Although the relative parameter estimates observed in this study were modest, the absolute population-level impact may be more meaningful if oral hygiene indeed has a causal effect on CVD events. To provide a crude illustration of this point, consider that about 8% of all non-diseased study participants age 30–74 years had poor oral hygiene and the study findings indicated that about 10.5% of that group would be predicted to experience a CVD event over the ensuing decade. In contrast, only about 8.7% of the remaining individuals with fair, good, or excellent oral hygiene would be predicted to experience a CVD event over the ensuing decade. Transposing these results to the entire State of Wisconsin (and assuming the SHOW study is perfectly representative of the State) would suggest that there are about 2.5 million State residents with that same profile and, of these, about 200,000 (8%) with poor oral hygiene status. If poor oral hygiene could be improved in that relatively small subgroup of the State, it would translate into an estimated 3,600 averted CVD events over 10 years.

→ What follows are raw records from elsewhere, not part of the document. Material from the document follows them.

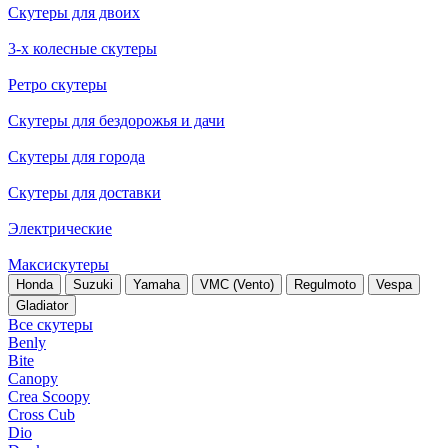
Скутеры для двоих
3-х колесные скутеры
Ретро скутеры
Скутеры для бездорожья и дачи
Скутеры для города
Скутеры для доставки
Электрические
Максискутеры
Honda
Suzuki
Yamaha
VMC (Vento)
Regulmoto
Vespa
Gladiator
Все скутеры
Benly
Bite
Canopy
Crea Scoopy
Cross Cub
Dio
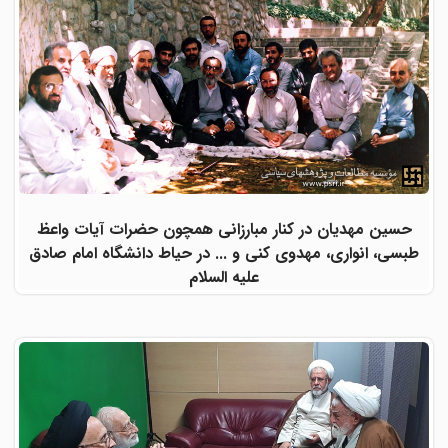
حسین مهدیان در کنار مبارزانی همچون حضرات آیات واعظ
طبسی، انواری، مهدوی کنی و ... در حیاط دانشگاه امام صادق
علیه السلام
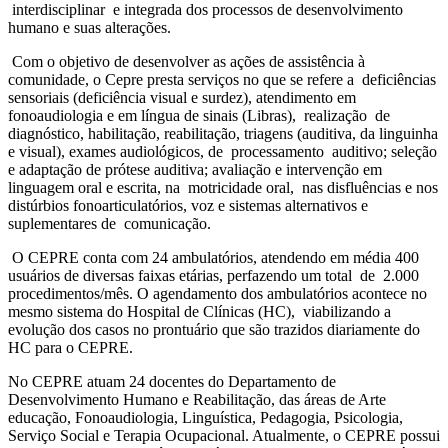
interdisciplinar e integrada dos processos de desenvolvimento
humano e suas alterações.
Com o objetivo de desenvolver as ações de assistência à
comunidade, o Cepre presta serviços no que se refere a deficiências
sensoriais (deficiência visual e surdez), atendimento em
fonoaudiologia e em língua de sinais (Libras), realização de
diagnóstico, habilitação, reabilitação, triagens (auditiva, da linguinha
e visual), exames audiológicos, de processamento auditivo; seleção
e adaptação de prótese auditiva; avaliação e intervenção em
linguagem oral e escrita, na motricidade oral, nas disfluências e nos
distúrbios fonoarticulatórios, voz e sistemas alternativos e
suplementares de comunicação.
O CEPRE conta com 24 ambulatórios, atendendo em média 400
usuários de diversas faixas etárias, perfazendo um total de 2.000
procedimentos/mês. O agendamento dos ambulatórios acontece no
mesmo sistema do Hospital de Clínicas (HC), viabilizando a
evolução dos casos no prontuário que são trazidos diariamente do
HC para o CEPRE.
No CEPRE atuam 24 docentes do Departamento de
Desenvolvimento Humano e Reabilitação, das áreas de Arte
educação, Fonoaudiologia, Linguística, Pedagogia, Psicologia,
Serviço Social e Terapia Ocupacional. Atualmente, o CEPRE possui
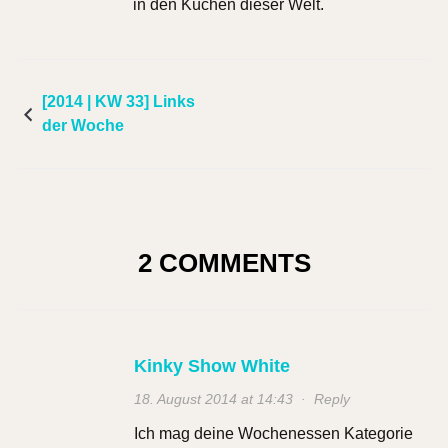
in den Küchen dieser Welt.
[2014 | KW 33] Links
der Woche
2 COMMENTS
Kinky Show White
18. August 2014 at 14:43
·
Reply
Ich mag deine Wochenessen Kategorie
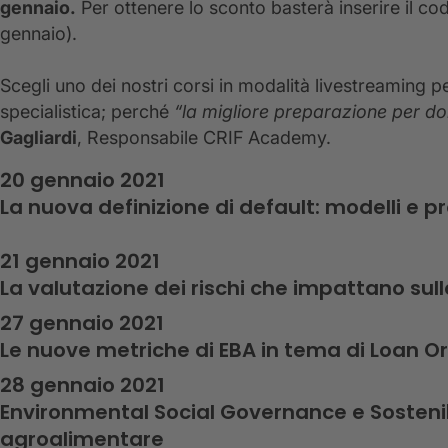
gennaio.
Per ottenere lo sconto basterà inserire il c
gennaio).
Scegli uno dei nostri corsi in modalità livestreaming p
specialistica; perché
“la migliore preparazione per do
Gagliardi
, Responsabile CRIF Academy.
20 gennaio 2021
La nuova definizione di default: modelli e p
21 gennaio 2021
La valutazione dei rischi che impattano sulla
27 gennaio 2021
Le nuove metriche di EBA in tema di Loan O
28 gennaio 2021
Environmental Social Governance e Sostenibi
agroalimentare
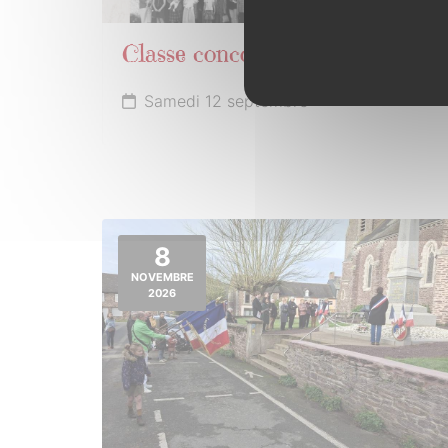
Classe concoretoise 6
Samedi 12 septembre
8
NOVEMBRE
2026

This study had several strengths, including its population-based design, independent examination of two forms of cardiometabolic disease risk in a primary prevention sample, and ability to test for at least some potentially confounding variables. To our knowledge, this is the first study to examine the association between an oral hygiene index and CVD/T2D prediction equations, the latter measures being more clinically relevant in terms of determining overall cardiometabolic risk (and subsequent initiation of preventive medical therapies) as compared to examining single risk factors separately. Since there was no experimental manipulation of the variables in this study, residual confounding cannot be ruled out and the cross-sectional design precludes any firm cause-and-effect conclusions. Also, measurement bias was a methodological limitation in that toothbrushing and flossing frequency were both assessed with brief self-report instruments. Future research should examine these associations with a more objective patterning of oral self-care behaviors, larger sample sizes, longitudinal follow-ups, and surveillance of hard CVD events in order to examine yet unmeasured confounders and population attributable risks of poor oral hygiene. Such studies may also aid researchers in the construction of more precise oral self-care indices that identify optimal combinations of oral health maintenance habits (and in what population subgroups) that are protective against systemic disease.

Regular toothbrushing and flossing are routinely endorsed oral self-care behaviors that were cross-sectionally associated with lower CVD risk in the SHOW study. More longitudinal and experimental studies are needed with larger samples, but assuming these results can be replicated, they may add justification for future joint dental-medical initiatives designed to close gaps in primary oral-systemic disease prevention.